Queens District Attorney Richard Brown, 86, has yet to decide whether he’ll run for re-election in 2019, but there are already three candidates who have launched campaigns to replace him and take over the office he’s held since 1991.
Councilman Rory Lancman was the first to announce his candidacy in September, followed by retired Queens Supreme Court Justice Gregory Lasak in October and Borough President Melinda Katz in December. Katz joined the field even though she has three years remaining in office.
All three believe in criminal justice reform and all three are looking forward to the race that will be watched closely in 2019.
“We’re getting incredible support for our campaign to be Queens’ first woman district attorney,” Katz said. “From every corner of our borough, people are eager for a DA’s office that is a true partner for justice and will bring much-needed criminal justice reform to our county. I will end cash bail for misdemeanors, protect immigrants and make sure no one’s immigration status is threatened simply because they are accused of a crime, and create a conviction integrity unit to look back at previous convictions.”
The Forest Hills native said she would establish protections for the borough’s most targeted citizens and communities — including seniors, children, members of the LGBTQ community, immigrants and the mentally ill — from scams and abuse.
“I love this borough and the people who call it home, and as your next DA, I will be a fighter for every resident,” Katz said.
Lancman grew up in Kew Gardens Hills and as chairman of the City Council’s Committee on the Justice System he oversees the Mayor’s Office of Criminal Justice, the district attorneys in all five boroughs, the city’s special narcotics prosecutor, the public defender organizations, the civil legal services founded by the city and the courts.
“I’m very excited about the upcoming campaign. The public wants criminal justice reform,” Lancman said. “It’s time to end cash bail, promote speedier trials, end the overcriminalization of petty crimes which I call the new Jim Crow laws. My record and my message will carry the day and I’m very confident of that.”
Born and raised in Woodside before moving to Richmond Hill to raise his family, Lasak retired from the bench after a conversation with Brown last September after realizing he missed working in the DA’s office keeping the people of Queens safe from violent criminals.

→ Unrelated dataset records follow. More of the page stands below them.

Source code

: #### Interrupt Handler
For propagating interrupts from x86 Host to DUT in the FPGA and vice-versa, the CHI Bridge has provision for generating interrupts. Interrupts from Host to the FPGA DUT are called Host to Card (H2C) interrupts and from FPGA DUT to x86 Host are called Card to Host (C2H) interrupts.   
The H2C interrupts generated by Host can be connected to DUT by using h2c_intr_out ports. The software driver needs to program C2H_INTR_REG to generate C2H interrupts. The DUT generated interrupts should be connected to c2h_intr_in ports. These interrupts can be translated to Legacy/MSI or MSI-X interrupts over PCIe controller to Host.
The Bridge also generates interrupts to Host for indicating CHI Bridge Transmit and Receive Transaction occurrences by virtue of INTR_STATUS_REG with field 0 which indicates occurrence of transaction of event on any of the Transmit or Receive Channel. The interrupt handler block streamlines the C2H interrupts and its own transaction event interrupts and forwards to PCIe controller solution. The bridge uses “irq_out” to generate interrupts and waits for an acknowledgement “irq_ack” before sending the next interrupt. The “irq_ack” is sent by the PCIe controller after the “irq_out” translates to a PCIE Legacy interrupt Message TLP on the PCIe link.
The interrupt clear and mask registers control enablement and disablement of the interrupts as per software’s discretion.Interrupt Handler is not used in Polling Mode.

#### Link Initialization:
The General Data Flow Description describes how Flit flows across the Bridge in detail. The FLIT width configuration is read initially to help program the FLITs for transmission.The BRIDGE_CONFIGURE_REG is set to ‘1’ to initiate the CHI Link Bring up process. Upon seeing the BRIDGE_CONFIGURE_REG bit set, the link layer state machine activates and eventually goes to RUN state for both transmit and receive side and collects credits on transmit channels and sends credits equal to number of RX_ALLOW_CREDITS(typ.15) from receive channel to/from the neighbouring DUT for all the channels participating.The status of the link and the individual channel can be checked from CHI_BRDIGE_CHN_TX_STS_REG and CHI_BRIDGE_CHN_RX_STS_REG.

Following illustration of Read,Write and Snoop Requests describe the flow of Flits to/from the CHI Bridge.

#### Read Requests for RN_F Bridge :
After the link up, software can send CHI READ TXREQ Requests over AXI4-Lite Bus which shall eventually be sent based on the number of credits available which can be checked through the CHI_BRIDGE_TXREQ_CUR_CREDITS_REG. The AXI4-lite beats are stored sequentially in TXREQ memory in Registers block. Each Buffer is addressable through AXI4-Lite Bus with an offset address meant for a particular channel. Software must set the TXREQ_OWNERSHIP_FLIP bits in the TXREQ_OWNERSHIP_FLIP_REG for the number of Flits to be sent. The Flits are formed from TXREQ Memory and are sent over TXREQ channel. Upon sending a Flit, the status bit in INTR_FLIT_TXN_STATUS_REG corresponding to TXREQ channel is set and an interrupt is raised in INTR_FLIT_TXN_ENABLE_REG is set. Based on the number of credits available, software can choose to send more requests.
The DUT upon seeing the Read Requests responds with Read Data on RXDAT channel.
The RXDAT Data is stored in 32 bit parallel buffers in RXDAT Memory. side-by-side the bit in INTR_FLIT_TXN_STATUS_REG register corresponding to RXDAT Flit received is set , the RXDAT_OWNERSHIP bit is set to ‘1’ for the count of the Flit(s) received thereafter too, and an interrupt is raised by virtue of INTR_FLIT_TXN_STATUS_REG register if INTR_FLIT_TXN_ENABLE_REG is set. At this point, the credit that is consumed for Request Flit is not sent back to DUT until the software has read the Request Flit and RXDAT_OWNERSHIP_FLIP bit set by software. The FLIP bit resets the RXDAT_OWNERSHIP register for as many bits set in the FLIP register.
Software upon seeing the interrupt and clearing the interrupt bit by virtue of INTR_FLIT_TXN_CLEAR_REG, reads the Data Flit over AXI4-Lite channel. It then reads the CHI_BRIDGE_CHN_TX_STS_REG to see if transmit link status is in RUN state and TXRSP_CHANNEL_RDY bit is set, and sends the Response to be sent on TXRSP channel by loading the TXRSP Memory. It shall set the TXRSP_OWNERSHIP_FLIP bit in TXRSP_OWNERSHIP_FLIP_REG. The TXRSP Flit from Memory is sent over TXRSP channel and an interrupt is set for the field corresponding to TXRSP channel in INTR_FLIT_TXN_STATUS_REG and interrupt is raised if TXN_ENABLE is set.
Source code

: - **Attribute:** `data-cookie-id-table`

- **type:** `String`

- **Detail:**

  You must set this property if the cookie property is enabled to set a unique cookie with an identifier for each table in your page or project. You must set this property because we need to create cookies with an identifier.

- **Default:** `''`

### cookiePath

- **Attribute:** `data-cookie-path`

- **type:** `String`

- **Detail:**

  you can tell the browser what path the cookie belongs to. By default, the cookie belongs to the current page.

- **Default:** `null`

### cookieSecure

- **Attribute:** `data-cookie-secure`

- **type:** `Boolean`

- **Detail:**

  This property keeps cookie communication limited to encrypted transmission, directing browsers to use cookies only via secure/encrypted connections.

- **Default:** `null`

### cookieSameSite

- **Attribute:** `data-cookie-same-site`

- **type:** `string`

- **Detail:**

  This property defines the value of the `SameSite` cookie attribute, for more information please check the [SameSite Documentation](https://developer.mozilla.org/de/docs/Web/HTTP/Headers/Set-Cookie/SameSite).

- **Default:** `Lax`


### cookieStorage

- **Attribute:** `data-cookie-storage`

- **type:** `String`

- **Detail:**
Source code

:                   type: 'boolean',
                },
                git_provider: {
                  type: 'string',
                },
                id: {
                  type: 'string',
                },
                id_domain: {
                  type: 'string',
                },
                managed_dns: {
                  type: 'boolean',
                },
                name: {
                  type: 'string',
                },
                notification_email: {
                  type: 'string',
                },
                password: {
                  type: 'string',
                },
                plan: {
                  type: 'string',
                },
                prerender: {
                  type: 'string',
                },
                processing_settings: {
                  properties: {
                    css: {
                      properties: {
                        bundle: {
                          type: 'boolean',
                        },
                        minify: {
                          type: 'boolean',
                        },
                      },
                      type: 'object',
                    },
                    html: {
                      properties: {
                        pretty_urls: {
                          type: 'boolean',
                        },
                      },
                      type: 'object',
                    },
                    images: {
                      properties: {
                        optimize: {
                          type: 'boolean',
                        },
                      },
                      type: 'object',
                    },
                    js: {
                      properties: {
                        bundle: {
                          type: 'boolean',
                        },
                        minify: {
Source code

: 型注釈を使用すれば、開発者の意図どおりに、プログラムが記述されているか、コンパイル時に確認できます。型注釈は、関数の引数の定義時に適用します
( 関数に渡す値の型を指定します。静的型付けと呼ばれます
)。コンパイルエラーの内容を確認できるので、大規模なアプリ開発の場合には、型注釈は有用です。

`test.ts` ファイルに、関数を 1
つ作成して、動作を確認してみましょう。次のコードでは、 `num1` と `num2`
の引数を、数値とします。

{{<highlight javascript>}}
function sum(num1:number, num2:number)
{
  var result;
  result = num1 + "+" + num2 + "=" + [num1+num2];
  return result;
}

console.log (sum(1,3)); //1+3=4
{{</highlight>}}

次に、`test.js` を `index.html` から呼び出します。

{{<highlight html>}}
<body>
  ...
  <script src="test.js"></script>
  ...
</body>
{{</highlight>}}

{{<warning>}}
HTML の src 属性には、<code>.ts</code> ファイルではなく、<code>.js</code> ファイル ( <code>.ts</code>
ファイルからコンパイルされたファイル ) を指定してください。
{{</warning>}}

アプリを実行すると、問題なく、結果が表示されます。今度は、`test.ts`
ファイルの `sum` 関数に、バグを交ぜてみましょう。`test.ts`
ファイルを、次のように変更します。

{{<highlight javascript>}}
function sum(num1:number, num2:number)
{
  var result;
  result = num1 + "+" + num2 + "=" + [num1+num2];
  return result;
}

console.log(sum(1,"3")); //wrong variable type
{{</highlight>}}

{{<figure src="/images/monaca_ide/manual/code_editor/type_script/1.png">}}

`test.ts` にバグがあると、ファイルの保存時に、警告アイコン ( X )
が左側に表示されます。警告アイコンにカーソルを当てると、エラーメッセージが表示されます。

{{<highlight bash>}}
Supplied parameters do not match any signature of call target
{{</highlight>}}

“It’s too serious of a job in Queens County keeping 2.3 to 2.4 million people safe,” Lasak said. “It’s too serious a job to go to someone who will need on-the-job training; from day one you need to know what you are doing. I have a wealth of experience at the highest levels with my 12 years and my 25 years as a Queens assistant district attorney.”
Lasak began working in the Queens DA’s office after passing the bar exam at age 24. He was trying murder cases by the time he was 30. As Chief of the Homicide Bureau, he oversaw the investigation and prosecution of all murders in the borough for nearly two decades. He was in charge of the Major Crimes beginning in the late ’90s, overseeing the prosecutions of all sex crimes, domestic violence felonies and career criminals.
“It’s one thing to talk about reform, but you have to know the system you want to reform,” Lasak said. “If my opponents never worked in the system in any capacity how are they going to be able to reform it?”